Globally, there were approximately 1.7 million new cases of HIV in 2018, representing a 16% decline since 2010, which the report indicates was driven mostly by steady progress across most of eastern and southern Africa. The report acknowledges the progress made in countries such as South Africa, where new HIV infections were reduced by more than 40% and AIDS-related deaths by around 40% since 2010.
According to the report, areas and regions of concern, or places where there have been increases in HIV infections include eastern Europe and central Asia (29%), the Middle East and North Africa (10%), and Latin America (7%).
The report indicates that key populations and sexual partners now account for more than half of the new HIV infections globally (54%). In 2018, these “key populations”—which include men who have sex with men, people who inject drugs, transgender individuals, sex workers, and prisoners—accounted for approximately 95% of new HIV cases in eastern Europe, central Asia, the Middle East, and North Africa.
However, UNAIDS found that less than 50% of individuals in key populations were reached with “combination HIV prevention services in more than half of the countries that reported,” which represents the stigma and marginalization that still exists.
The report notes that progress is continuing towards the 90-90-90 targets. In 2018, approximately 79% of people living with HIV (PLWH) knew their status, 78% who knew their status were accessing treatment, and 86% of PLWH who were accessing treatment were virally suppressed.
Although progress overall looks strong, the situation does vary by country and region. The report highlights that in eastern Europe and central Asia, 72% of PLWH knew their HIV status in 2018, but just 53% who knew their status had access to treatment.
The press release also reveals overall progress in the reduction of AIDS-related deaths, new HIV infections among children, and new infections among young women (15 to 24 years), but more progress is needed to reach intended targets.
Overall AIDS-related deaths have declined by 33% since 2010 but have risen by 5% in eastern Europe and central Asia, and 9% in the Middle East and North Africa.
Around 82% of pregnant women living with HIV now have access to antiretroviral medicines, which represents an increase of more than 90% since 2010. Use of HIV treatment has resulted in a 41% reduction in new HIV infections among children since 2010, yet there were approximately 160,000 new HIV infections in children in 2018, which falls short of the target of reducing incidence to fewer than 40,000 in the same year.
Additionally, the global rate of new HIV infections among young women declined by 25% between 2010 and 2018, but large disparities still exist, as this population of women are 60% more likely to become infected with HIV than young men of the same age.

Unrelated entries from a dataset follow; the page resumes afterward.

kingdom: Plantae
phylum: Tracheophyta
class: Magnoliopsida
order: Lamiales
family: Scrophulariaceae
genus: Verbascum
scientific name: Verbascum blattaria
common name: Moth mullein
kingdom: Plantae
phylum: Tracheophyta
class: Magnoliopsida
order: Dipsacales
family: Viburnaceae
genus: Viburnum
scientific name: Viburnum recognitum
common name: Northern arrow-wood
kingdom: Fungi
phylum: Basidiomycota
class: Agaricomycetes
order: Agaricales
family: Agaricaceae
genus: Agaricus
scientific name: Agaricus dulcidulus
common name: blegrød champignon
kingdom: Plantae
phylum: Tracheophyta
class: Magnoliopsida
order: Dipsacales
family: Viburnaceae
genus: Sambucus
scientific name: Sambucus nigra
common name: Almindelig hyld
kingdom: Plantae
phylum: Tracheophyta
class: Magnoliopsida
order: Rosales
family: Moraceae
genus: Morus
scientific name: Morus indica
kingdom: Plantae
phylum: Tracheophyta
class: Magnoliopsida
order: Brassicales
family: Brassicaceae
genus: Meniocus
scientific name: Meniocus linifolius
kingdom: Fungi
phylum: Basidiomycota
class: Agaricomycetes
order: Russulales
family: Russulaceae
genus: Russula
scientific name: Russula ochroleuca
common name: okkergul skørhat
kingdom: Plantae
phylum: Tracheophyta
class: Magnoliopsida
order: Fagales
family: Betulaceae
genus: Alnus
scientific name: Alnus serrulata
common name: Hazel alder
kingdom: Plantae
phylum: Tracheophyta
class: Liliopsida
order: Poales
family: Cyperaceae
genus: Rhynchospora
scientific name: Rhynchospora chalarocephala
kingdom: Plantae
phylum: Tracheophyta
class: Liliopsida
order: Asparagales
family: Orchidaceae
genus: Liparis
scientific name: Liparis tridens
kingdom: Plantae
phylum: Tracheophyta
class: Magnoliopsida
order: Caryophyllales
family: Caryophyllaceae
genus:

The report also encourages more widespread implementation and use of pre-exposure prophylaxis and harm reduction programs for people who inject drugs to promote HIV prevention and limit transmission.
“There is an urgency to tackle the underlying structural drivers of inequalities and barriers to HIV prevention and treatment, especially with regard to harmful social norms and laws, stigma and discrimination and gender-based violence,” the authors of the report wrote.
In addition to addressing disparities in the current status of the HIV epidemic as compared with the 2020 90-90-90 targets, the report also addresses gaps in funding. The authors report that, for the first time, the global resources available for the AIDS response has declined by nearly $1 billion.
In 2018, $19 billion was available for the AIDS response, which is $7.2 billion short of the estimated $26.2 billion needed by 2020. As funds for the response decline, the gap between resource needs and resource availability only widens.
“Adequate investments must be made in building the capacity of civil society organizations to deliver non-discriminatory, human rights-based, people centered HIV prevention, and treatment services in the communities most affected by HIV,” the authors conclude.